◆ Check your understanding
a – Transcribe the passage of the free fall thread from "The Attempt at" up to and including "t = 0.71 seconds..".
b – Pick up the forum thread about the bolt dropped from the elevator and continue it from its final line.

◆ Reading text
=== Section Start ===

Free fall question, where has my reasoning gone wrong?

[emyt]

Homework Statement

It's a two part question, but it basically says this:

a bolt drops from an elevator 9.0 ft from the ground, at what time does it hit the ground?

Homework Equations

x = x0 + vx0t + 1/2ax(t^2)

The Attempt at a Solution

since it's a free fall question and we're starting from above ground:

0 = 9.0ft - 16ft/s^2 (t^2)

-9.0/-16 = t^2

t = 0.75 seconds.

But the book says that t = 0.71 seconds..

thanks

 

[emyt]

Where does the 16ft/s^2 come from?

gravity is 32 ft/s^2 so 1/2ax(t^2) is -16ft/s^2(t^2)

thanks for replying

 

[Doc Al]

Your answer looks fine to me.

 

[bleedblue1234]

a bolt drops from an elevator 9.0 ft from the ground, at what time does it hit the ground?

so...

1 foot = 0.3048 m

so 9ft = 2.7432 m

(delta) y = Vot + 1/2(a)t^2

so 2.7432 = 0 + 1/2(-9.80)t^2

so 2.7432/(1/2*-9.8)=t^2

so .5598367347 = t^2

so t = .7482223832 or .75s

 

[emyt]

Your answer looks fine to me.

how come the answer says 0.71 seconds though? the equation sqrt(9/16) is not ambiguous, since they are both perfect squares.. I can't really guess that it was a difference due to rounding can I?

thanks

 

[bleedblue1234]

how come the answer says 0.71 seconds though? the equation sqrt(-9/-16) is not ambiguous, since they are both perfect squares.. I can't really guess that it was a difference due to rounding can I?

=== Section End ===

◆ Supplied data

=== Section Start ===

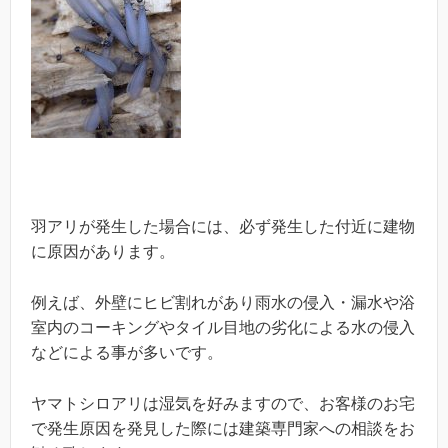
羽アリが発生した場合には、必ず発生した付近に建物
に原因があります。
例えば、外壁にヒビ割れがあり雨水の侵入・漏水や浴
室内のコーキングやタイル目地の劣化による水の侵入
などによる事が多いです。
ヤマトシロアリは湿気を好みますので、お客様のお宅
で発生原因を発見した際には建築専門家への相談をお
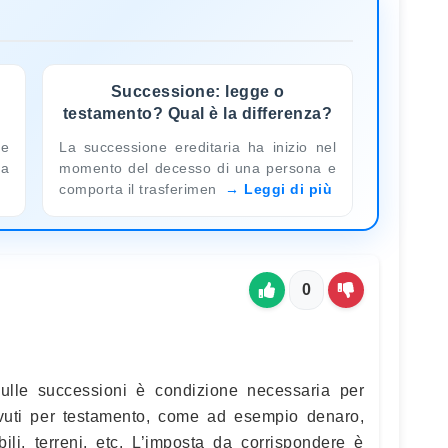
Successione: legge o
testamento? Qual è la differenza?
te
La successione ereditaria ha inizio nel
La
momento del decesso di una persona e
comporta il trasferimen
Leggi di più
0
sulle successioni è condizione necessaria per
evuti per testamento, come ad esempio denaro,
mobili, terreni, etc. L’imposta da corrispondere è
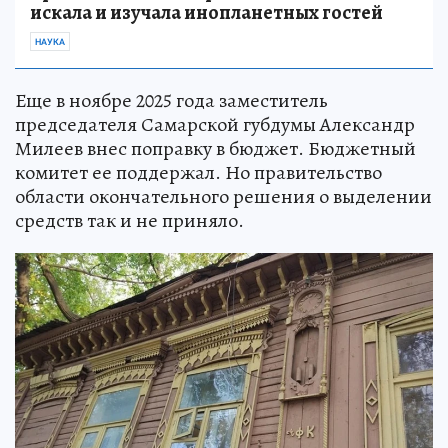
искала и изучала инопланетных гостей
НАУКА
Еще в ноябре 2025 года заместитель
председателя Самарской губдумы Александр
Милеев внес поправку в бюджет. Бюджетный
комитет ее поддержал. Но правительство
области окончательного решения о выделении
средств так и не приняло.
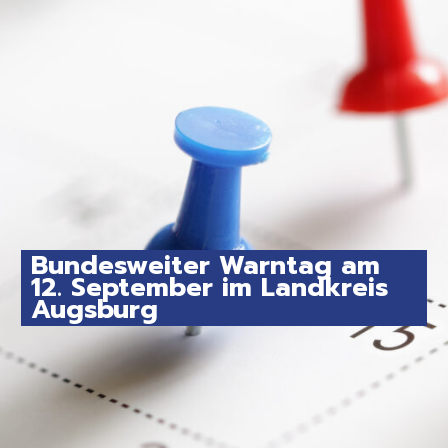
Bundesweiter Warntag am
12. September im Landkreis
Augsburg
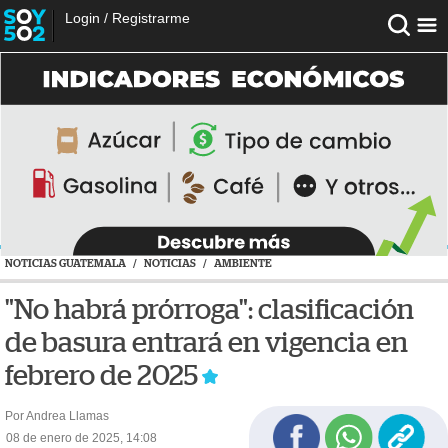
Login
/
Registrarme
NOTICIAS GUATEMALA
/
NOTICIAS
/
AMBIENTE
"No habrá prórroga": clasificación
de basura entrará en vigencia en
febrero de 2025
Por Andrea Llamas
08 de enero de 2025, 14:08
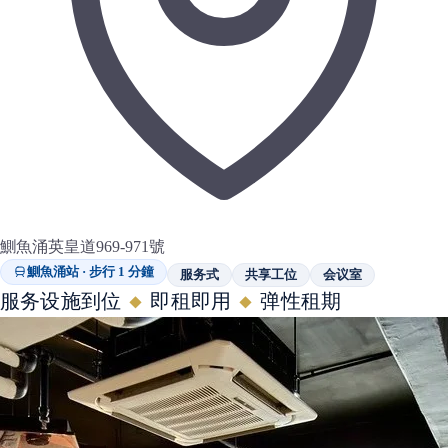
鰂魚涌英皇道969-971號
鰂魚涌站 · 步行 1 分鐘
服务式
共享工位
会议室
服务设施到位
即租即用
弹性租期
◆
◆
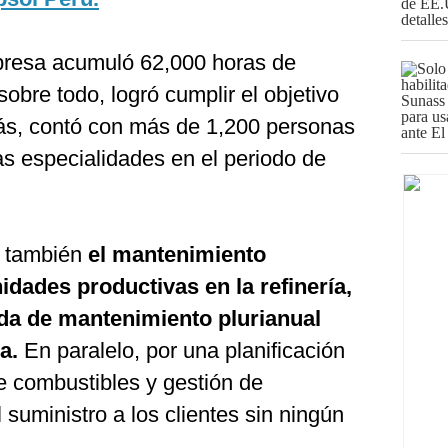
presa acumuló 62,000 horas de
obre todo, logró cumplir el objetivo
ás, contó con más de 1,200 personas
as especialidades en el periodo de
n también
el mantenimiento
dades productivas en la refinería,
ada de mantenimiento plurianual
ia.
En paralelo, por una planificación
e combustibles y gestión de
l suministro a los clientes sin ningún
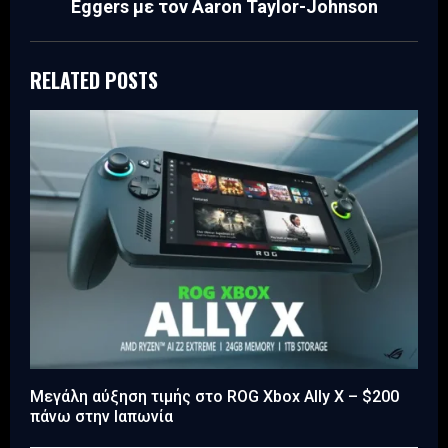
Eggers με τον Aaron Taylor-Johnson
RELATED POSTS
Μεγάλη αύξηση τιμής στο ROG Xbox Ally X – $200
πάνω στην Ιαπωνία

=== Section End ===
=== Section Start ===

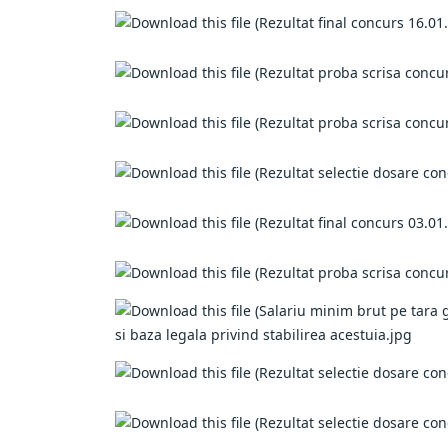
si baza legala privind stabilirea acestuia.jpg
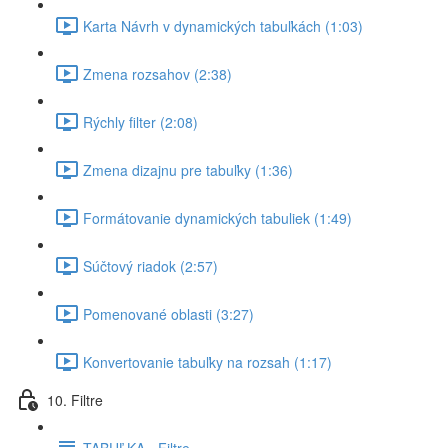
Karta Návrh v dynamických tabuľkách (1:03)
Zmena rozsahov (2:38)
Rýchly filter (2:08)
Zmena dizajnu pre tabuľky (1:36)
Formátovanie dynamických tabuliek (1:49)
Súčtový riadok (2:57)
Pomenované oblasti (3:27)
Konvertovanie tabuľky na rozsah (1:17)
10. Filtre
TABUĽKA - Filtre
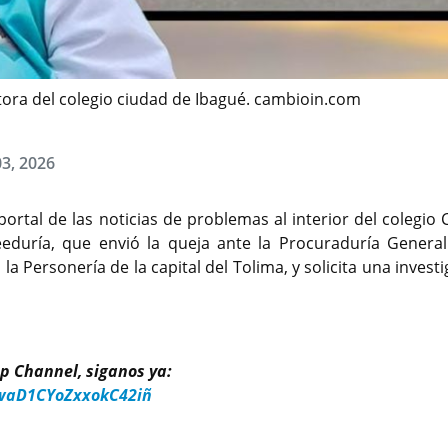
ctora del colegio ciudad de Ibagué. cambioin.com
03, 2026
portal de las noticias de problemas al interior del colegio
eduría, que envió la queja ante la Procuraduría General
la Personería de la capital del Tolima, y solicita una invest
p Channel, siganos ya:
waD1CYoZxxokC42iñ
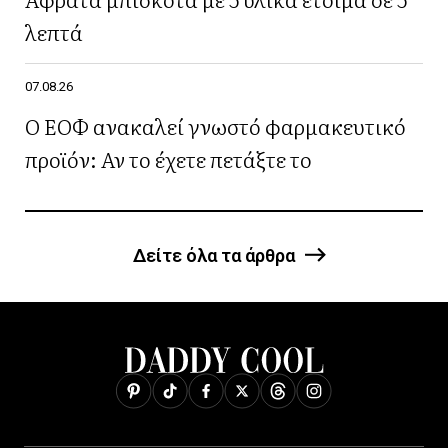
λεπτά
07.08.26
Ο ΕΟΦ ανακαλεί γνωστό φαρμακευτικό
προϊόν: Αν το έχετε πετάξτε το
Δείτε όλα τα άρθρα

=== Section End ===

◆ Your responses
a –
The Attempt at a Solution

since it's a free fall question and we're starting from above ground:

0 = 9.0ft - 16ft/s^2 (t^2)

-9.0/-16 = t^2

t = 0.75 seconds.

But the book says that t = 0.71 seconds..

b –
thanks

my math got me .75s (I stored the answers in my calculator so rounding error wouldn't be a factor)

the book probably rounded each answer or rounded off wrong... your answer is correct

 

[DaveC426913]

gravity is 32 ft/s^2 so 1/2ax(t^2) is -16ft/s^2(t^2)

thanks for replying

Yeah. I realized as soon as I posted, so I deleted it so as not to confuse.

 

[emyt]

my math got me .75s (I stored the answers in my calculator so rounding error wouldn't be a factor)

that's what I got as well, you don't need a calculator to see that the sqrt( 9 / 16) is going to be 0.75.. but the problem is that the book says 0.71s, which is strange...

 

[DaveC426913]

What is the other part of this "two part question"? Is it possible that the 9.0 ft initial height was derived and thus possibly incorrect?

 

[emyt]

What is the other part of this two part question? Perhaps that factors in?

this is the full question:

An elevator ascends with an upward acceleration of 4.0ft/s^2. At the instant its upward speed is 8.0ft/s, a loose bolt drops from the ceiling of the elevator 9.0 ft from the floor.

Calculate (a) the time of flight of the bolt from the ceiling to the floor

(b) the distance it has fallen relative to the elevator shaft.

Answer: (a) 0.71 (b) 2.3 ft

I don't see how the other parts can affect the answer.. but there's a large chance that I'm wrong, I'm just learning physics myself through this book

thanks

What is the other part of this "two part question"? Is it possible that the 9.0 ft initial height was derived and thus possibly incorrect?

no, it is given

 

[Doc Al]

this is the full question:

An elevator ascends with an upward acceleration of 4.0ft/s^2. At the instant its upward speed is 8.0ft/s, a loose bolt drops from the ceiling of the elevator 9.0 ft from the floor.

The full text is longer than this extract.